• [Source document]:
:::

# 2019 Season



## Tekquera01 (Apr 1, 2017)

Hello Fellow Hunters! Seems alot of states have started their 2019 season threads. So I'll start ours off! Reports are showing Tyler, TX have found their first, along with GA, AL, LA. It's just a matter of time, this season should be awesome with all the snow we got. 
I am hoping this year I find my drive again, as the 2018 season was rather difficult being the first season without my husband. I had gone out a few times but my heart wasnt in it, and I had got skunked! 
Good luck to one and all for this 2019 Morel season may the flush begin!!!!


----------



## dragon76 (Mar 21, 2015)

its getting pretty close in far SEK. soil temps have spiked this past week, and next weeks forecast looks very promising. I'm guessing Kansas will have its first find by this time next week. A friend of mine, a mushroom guru, was out yesterday looking for greys..


----------



## Tekquera01 (Apr 1, 2017)

:::

• [Exercise data]:

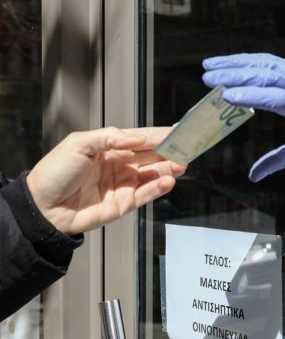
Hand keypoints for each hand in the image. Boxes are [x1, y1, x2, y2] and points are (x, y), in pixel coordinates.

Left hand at [26, 127, 186, 234]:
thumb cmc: (54, 173)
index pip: (140, 138)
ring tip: (182, 163)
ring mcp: (123, 184)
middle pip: (151, 155)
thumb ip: (109, 137)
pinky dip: (159, 187)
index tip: (177, 131)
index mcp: (109, 147)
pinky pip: (146, 193)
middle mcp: (120, 165)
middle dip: (170, 151)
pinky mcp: (124, 203)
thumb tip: (137, 138)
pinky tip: (169, 180)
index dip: (159, 134)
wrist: (42, 208)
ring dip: (169, 168)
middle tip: (188, 147)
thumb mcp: (78, 144)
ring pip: (153, 174)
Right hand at [202, 53, 284, 181]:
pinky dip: (244, 60)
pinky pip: (266, 60)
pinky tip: (224, 63)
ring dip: (235, 64)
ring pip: (264, 64)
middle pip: (267, 76)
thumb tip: (253, 176)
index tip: (228, 97)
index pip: (279, 99)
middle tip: (208, 80)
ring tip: (208, 67)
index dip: (253, 97)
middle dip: (236, 76)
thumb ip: (280, 160)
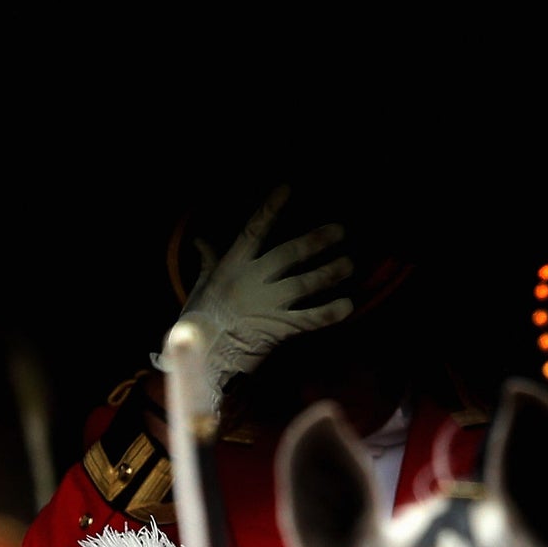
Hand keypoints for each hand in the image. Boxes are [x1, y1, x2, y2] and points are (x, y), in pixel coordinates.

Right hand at [157, 185, 354, 411]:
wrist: (201, 358)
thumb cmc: (198, 322)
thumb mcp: (200, 286)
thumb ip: (208, 261)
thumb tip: (200, 240)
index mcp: (232, 267)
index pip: (253, 231)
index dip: (270, 209)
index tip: (287, 187)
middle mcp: (252, 282)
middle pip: (290, 254)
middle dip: (316, 241)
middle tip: (340, 231)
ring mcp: (266, 305)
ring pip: (305, 284)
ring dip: (330, 273)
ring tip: (349, 264)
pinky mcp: (277, 329)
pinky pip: (309, 319)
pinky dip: (329, 313)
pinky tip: (348, 305)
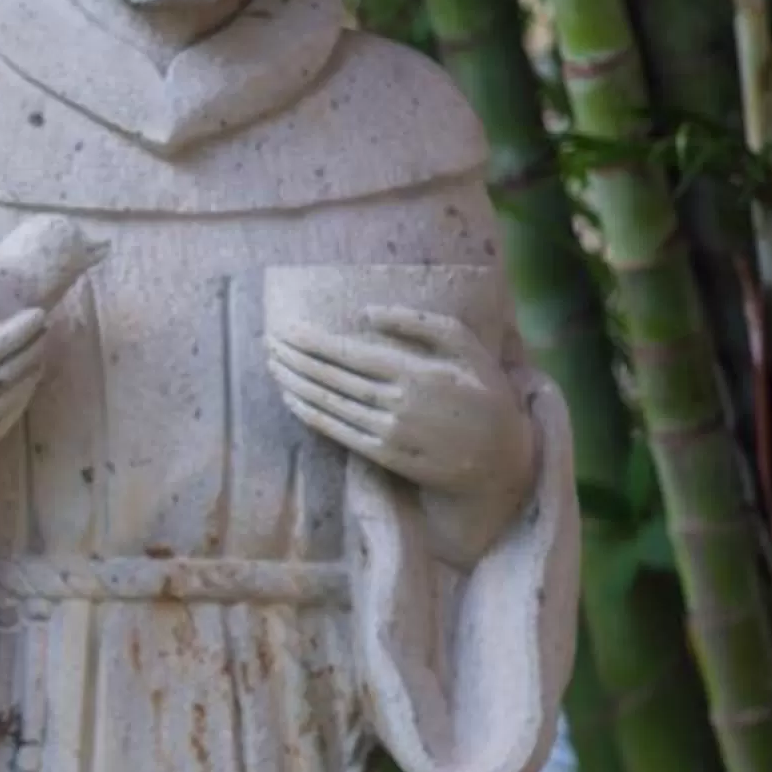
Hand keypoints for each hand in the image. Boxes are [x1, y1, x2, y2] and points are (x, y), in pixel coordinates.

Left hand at [269, 307, 535, 561]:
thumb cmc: (486, 394)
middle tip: (268, 341)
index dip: (314, 342)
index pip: (351, 354)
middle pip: (334, 378)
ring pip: (331, 405)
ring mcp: (391, 433)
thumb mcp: (468, 347)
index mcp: (418, 372)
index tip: (288, 328)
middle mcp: (400, 403)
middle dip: (296, 358)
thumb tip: (369, 310)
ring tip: (272, 364)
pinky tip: (292, 399)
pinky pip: (339, 432)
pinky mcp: (386, 457)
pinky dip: (311, 415)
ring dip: (296, 384)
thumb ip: (422, 324)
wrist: (503, 460)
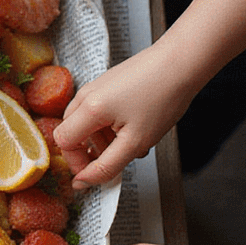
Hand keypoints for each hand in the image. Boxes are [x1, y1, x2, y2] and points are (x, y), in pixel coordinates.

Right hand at [53, 48, 193, 187]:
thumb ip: (106, 167)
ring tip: (132, 141)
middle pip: (71, 132)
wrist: (182, 62)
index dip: (76, 162)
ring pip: (86, 123)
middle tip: (117, 157)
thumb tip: (83, 182)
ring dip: (103, 139)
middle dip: (91, 151)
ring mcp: (97, 86)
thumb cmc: (163, 97)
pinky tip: (134, 127)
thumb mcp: (135, 142)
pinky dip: (111, 125)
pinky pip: (98, 111)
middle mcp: (87, 94)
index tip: (95, 172)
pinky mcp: (108, 83)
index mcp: (89, 108)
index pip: (63, 142)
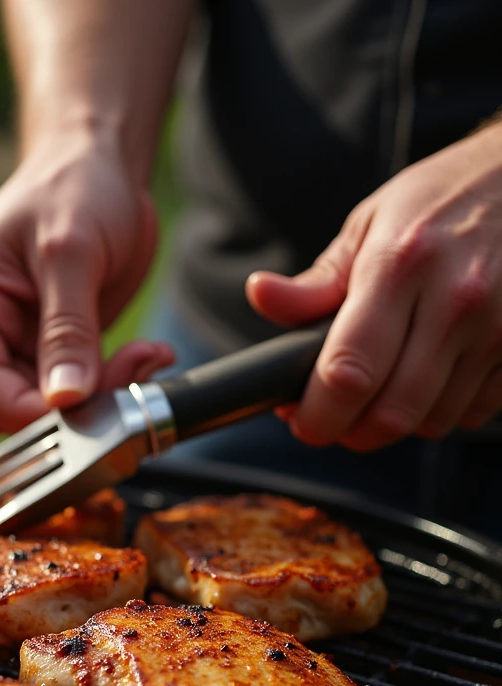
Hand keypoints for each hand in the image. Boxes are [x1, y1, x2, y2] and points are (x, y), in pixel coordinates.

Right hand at [0, 133, 173, 433]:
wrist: (100, 160)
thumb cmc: (74, 185)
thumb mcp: (71, 251)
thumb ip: (67, 330)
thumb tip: (66, 399)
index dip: (27, 409)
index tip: (83, 409)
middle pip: (11, 403)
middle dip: (72, 403)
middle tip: (130, 373)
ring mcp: (17, 340)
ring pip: (48, 403)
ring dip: (100, 395)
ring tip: (146, 357)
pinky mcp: (52, 347)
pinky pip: (76, 388)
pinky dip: (113, 382)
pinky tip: (147, 355)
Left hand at [246, 120, 501, 450]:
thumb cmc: (440, 201)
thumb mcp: (368, 226)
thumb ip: (315, 282)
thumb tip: (260, 295)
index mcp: (399, 267)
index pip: (348, 373)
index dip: (316, 415)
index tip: (300, 419)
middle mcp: (456, 301)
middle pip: (391, 413)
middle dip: (351, 431)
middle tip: (335, 418)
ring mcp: (501, 327)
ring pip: (433, 421)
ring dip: (397, 423)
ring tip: (382, 390)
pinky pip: (476, 412)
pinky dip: (444, 411)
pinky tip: (431, 380)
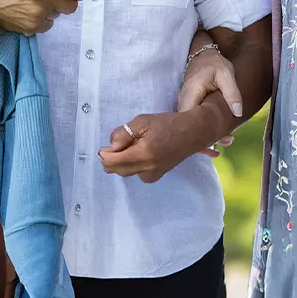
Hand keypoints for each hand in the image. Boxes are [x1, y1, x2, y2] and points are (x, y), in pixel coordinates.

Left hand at [98, 107, 219, 182]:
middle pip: (116, 170)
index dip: (105, 154)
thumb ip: (123, 134)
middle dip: (113, 157)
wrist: (191, 133)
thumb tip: (110, 147)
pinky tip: (143, 152)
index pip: (111, 163)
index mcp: (143, 155)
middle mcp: (146, 170)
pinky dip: (132, 164)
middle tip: (122, 141)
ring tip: (135, 145)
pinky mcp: (155, 177)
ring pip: (125, 171)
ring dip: (123, 160)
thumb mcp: (142, 121)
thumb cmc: (167, 124)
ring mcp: (151, 176)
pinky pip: (135, 172)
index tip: (108, 145)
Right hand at [177, 47, 240, 155]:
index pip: (190, 120)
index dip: (201, 135)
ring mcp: (184, 103)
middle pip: (189, 127)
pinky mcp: (188, 105)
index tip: (218, 142)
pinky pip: (192, 121)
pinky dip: (202, 130)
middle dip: (205, 139)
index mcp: (191, 94)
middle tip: (227, 143)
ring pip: (190, 126)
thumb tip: (237, 113)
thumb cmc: (214, 63)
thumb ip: (232, 93)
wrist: (202, 53)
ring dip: (205, 136)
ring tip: (226, 142)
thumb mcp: (226, 73)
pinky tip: (216, 137)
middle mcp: (183, 101)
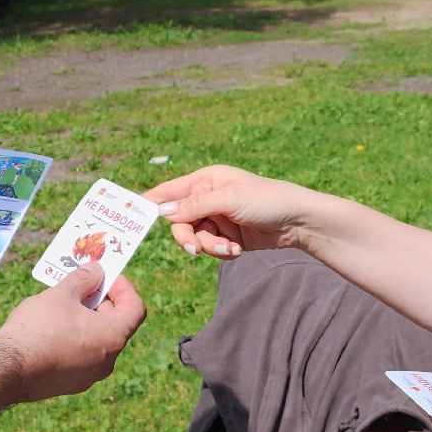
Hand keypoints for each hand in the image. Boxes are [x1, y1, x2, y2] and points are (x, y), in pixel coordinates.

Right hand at [0, 265, 145, 403]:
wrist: (6, 369)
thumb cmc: (38, 327)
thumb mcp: (62, 294)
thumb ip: (84, 279)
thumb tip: (96, 270)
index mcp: (113, 337)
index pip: (136, 309)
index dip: (124, 288)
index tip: (105, 276)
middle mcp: (107, 361)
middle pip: (116, 325)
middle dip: (102, 302)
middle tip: (82, 287)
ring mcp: (89, 376)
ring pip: (97, 343)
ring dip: (87, 321)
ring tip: (64, 306)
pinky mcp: (70, 385)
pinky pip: (81, 358)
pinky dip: (75, 341)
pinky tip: (51, 330)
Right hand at [144, 164, 326, 258]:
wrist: (298, 222)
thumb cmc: (267, 200)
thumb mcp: (229, 200)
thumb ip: (195, 206)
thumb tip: (162, 211)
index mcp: (206, 180)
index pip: (169, 191)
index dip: (151, 203)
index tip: (133, 217)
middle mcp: (207, 198)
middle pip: (179, 221)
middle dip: (188, 237)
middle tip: (195, 250)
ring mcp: (217, 218)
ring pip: (195, 238)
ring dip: (210, 247)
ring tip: (231, 248)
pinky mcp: (227, 237)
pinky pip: (211, 247)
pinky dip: (221, 251)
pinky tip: (237, 250)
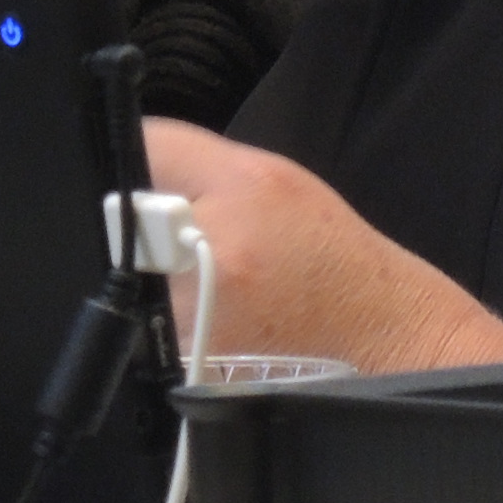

:::

• [Work instructions]:
1 – From the morel season thread, return the passage starting with "Hello Fellow Hunters!" and going on through "snow we got.".
2 – Continue the forum thread about the 2019 morel season from the point where it stops.

• [Answers for this exercise]:
1 –
Hello Fellow Hunters! Seems alot of states have started their 2019 season threads. So I'll start ours off! Reports are showing Tyler, TX have found their first, along with GA, AL, LA. It's just a matter of time, this season should be awesome with all the snow we got.

2 –
The ground temps aren't quite there yet, but with the warmer temps plus more rain this week could be possible this weekend. I might try after work like Wednesday supposed to be in the 70s maybe Saturday (if it's not pouring)..... I'm getting super excited I hope I don't get skunked like last year and I have my gumption back!!! I have a jar of water with spores that I've had for a couple years now, I need to dump it out and see if it works.... Was thinking by the propane tank, my husband had found a false there in 2017. Or out on the south side of the dam, I've found one there before.....


----------



## ksmorel (Mar 4, 2017)

I'm super excited for this year! Oklahoma has some finds so I'm thinking I can find one this weekend or next in SEK, by the second week of April should be lots. Hoping for a great year! Was scouting some new spots and got my truck stuck in the mud so there's plenty of moisture this year.


----------



## Wabskankot (Mar 25, 2019)

Northeast kansas nothing yet, im thinking one more week gras greening and have warmer temps this week 
Good luck all


----------



## Chris14 (Apr 6, 2017)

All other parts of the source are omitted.